The novel never comes off the rails, but nor does it ever feel like it is setting its own direction; like Un Lun Dun, his previous novel aimed at a younger readership, we are participatory in events that unfold around us with little drive from our narrator, Sham; while the story would perhaps have unfolded differently without his input, it never becomes monumental, he never becomes as important to the reader as he does to his crewmates. There are hints of a much larger world beyond the words, of which this is just a segment, but the events here just seem to happen without the broader picture being addressed.

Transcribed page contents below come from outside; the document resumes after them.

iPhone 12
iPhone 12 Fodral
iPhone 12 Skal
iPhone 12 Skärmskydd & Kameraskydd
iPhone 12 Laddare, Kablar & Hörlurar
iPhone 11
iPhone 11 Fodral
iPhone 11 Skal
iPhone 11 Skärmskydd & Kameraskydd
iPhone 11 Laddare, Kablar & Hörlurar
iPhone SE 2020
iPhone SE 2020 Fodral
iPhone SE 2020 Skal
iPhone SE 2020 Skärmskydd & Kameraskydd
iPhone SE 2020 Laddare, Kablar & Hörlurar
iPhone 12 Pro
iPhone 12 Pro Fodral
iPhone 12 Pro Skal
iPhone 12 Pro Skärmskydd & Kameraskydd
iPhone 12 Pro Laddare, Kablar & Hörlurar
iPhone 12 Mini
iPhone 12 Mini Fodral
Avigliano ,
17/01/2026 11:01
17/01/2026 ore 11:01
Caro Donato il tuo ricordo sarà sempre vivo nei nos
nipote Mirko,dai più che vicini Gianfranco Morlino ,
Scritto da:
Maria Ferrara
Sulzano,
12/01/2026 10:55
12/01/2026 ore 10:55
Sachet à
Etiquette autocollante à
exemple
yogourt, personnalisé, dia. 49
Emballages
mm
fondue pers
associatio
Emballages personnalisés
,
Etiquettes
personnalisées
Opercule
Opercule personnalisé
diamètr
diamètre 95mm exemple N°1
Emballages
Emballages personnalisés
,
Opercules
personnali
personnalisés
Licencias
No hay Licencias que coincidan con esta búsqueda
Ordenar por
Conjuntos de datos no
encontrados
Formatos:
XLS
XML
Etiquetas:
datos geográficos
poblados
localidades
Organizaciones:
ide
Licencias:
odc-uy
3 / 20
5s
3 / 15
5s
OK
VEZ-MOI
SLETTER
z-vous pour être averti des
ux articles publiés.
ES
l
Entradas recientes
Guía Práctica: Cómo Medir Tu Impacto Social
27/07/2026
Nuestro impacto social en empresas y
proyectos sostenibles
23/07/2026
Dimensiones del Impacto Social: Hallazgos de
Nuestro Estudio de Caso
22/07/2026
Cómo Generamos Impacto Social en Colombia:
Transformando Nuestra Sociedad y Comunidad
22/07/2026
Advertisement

Those familiar with China’s work will note that familiar themes beyond class and industry are present; his fascination with insectoid lifeforms is briefly visited, and Sham’s concept of a serving robot made of scrap is a presursor of the Construct Council of New Crobuzon, the arch made of washing machines follows the architectural style of Un Lun Dun. While Railsea is a book about a place and a way of life with event rather than strong plot, that should be no surprise when Embassytown had even less occurence. It does not approach China’s best works, but it is always a pleasure to read his words, his ability to capture in a phrase the horror and the grotesque beauty of even the strangest moments: “In the moonlight, everything looked splashed with tar: in the trainlights, the black turned to the red of the blood it was.”